"This means, John, dear, that my summons to go has come at last--the summons I have waited for, oh! so wearily." She pressed his hand to her lips and then nestled it softly against her cheek.

"It's these confounded east winds," said the earl, huskily. "They are enough to lay anybody by the heels. When the warm weather sets in you'll soon be all right again."

"Not in this world, darling. Perhaps in the next. I began to be afraid that you would not be here in time for me to see you," she added, presently. "It would have seemed very hard to die and you not by my side."

"I came as soon as the letter reached me. I--I had been from home, and the letter was waiting for me on my return."

"I knew that you would come, dear, as soon as possible, and now that you are here I am quite happy. I told Moggy to put a steak on the fire the moment she heard you knock. I am sure you must be hungry after your long journey."

Later on in the evening, when they were alone, the sick woman said to her husband--and by this time her voice was very weak and uncertain--"I have been thinking a great deal about our wedding-day this afternoon. Why, I cannot tell. When I was lying half asleep just now, every little incident came back to me as freshly as though they only dated from yesterday, even to the smell of the musk-roses on the breakfast-table. And then I remembered something that I have hardly thought of for years. I remembered that your name is not John Fildew, but John Marmaduke Lorrimore. You told me never to mention that name to any one, and I never have--not even to Clement. You told me never to ask you any questions about it, and I never have. But you told me also that some day, and of your own accord, you would reveal to me the reasons that had compelled you to change your name. A woman's curiosity is one of the last things to leave her. It is not too late, dear, to tell me now."

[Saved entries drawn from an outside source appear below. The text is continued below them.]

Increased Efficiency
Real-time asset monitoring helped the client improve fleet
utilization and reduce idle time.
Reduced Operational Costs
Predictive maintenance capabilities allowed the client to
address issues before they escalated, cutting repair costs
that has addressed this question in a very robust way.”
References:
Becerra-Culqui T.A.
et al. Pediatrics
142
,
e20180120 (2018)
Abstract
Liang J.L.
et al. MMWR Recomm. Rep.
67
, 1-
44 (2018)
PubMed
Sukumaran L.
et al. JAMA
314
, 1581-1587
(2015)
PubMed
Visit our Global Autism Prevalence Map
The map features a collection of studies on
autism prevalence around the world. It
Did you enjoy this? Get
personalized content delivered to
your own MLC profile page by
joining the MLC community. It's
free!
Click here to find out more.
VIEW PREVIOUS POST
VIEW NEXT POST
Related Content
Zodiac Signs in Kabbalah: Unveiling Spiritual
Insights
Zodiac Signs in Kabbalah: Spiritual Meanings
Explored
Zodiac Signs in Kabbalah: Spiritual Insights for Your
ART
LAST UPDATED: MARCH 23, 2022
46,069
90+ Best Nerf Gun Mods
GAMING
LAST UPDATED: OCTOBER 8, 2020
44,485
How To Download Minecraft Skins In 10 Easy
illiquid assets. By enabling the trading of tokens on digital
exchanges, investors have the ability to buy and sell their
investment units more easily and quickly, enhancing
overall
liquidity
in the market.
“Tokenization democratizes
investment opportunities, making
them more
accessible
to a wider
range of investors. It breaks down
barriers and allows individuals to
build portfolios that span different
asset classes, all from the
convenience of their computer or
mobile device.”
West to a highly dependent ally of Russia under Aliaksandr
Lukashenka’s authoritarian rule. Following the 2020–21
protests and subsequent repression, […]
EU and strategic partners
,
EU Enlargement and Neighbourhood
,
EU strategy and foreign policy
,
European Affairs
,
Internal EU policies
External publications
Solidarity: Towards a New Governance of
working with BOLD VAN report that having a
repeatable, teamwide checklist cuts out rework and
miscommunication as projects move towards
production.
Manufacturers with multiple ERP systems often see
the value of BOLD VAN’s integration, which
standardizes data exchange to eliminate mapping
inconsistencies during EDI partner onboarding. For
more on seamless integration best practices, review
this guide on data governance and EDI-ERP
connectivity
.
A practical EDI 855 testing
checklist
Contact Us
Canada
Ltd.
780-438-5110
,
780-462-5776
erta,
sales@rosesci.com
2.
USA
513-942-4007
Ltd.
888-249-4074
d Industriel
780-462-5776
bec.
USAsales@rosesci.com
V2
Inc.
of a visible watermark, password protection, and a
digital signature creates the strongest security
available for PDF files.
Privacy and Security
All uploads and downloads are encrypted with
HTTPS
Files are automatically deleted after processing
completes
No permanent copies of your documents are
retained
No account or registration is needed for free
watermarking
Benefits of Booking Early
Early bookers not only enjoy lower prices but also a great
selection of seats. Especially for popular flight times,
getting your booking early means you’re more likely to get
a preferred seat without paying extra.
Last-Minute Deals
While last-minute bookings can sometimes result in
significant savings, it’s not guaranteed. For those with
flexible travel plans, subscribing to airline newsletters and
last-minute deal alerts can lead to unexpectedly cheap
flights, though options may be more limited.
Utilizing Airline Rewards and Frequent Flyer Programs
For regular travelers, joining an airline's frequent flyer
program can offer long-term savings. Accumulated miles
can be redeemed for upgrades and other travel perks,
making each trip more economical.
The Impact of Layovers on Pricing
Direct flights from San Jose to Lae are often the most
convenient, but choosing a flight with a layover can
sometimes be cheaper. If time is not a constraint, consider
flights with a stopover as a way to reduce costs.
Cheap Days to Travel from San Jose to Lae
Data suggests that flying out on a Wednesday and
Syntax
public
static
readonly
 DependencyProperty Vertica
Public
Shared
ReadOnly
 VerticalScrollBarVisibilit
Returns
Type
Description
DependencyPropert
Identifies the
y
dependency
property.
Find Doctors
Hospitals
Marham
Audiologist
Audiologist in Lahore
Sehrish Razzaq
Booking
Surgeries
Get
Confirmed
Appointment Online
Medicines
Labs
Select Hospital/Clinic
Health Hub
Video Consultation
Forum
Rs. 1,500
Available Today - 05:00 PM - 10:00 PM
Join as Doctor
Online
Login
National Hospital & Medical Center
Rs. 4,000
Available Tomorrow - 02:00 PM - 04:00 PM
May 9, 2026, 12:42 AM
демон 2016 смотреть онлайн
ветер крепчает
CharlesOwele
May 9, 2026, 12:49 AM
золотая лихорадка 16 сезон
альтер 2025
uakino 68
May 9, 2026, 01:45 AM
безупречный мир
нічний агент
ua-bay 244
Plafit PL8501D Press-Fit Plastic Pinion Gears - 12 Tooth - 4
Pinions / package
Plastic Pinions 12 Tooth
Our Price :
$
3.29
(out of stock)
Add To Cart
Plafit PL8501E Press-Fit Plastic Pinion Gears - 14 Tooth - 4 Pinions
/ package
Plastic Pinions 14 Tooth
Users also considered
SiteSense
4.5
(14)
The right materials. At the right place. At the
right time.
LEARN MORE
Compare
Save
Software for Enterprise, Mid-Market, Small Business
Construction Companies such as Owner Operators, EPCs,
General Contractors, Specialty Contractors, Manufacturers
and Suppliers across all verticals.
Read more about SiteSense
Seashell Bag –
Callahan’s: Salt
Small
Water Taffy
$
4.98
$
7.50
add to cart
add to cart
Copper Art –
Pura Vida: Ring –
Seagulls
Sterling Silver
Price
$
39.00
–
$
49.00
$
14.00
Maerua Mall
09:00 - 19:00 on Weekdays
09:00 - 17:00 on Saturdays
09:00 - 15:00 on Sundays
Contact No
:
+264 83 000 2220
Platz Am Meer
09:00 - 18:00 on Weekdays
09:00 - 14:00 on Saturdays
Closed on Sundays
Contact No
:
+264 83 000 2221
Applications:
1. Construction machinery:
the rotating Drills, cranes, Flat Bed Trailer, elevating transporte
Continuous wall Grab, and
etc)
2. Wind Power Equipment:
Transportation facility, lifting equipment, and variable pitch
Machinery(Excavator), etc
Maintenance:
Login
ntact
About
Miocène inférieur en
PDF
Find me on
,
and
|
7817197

The earl mused for a moment. The doctor had told him that it was quite impossible for his wife to live, consequently no valid reason existed why he should not tell her everything. "I changed my name," he said, "because when I was young and foolish I did something that disgraced both my friends and myself. Not a crime, mind you; in fact, nothing more heinous than incurring debts of honor which I was totally unable to meet. That was bad enough in all conscience, but I was young and sensitive in those days, and probably felt things more keenly than I should now. Anyhow, I thought that in a new country, and under a new name, I could bury the past, and perhaps do wonders in the future. Then I met you, dear, and you know the rest. Only I have never done the wonders I intended to do."

"You have been the best and dearest husband in the world." The earl winced, and shook his head in mild dissent. "But what a pity that after all these years you are not able to resume your own proper name and station in the world."

"I hope to be able to do so before long. Death has made strange havoc among the Lorrimores of late years, and your husband is now the head of the family."

"I have always said that you were a gentleman bred and born."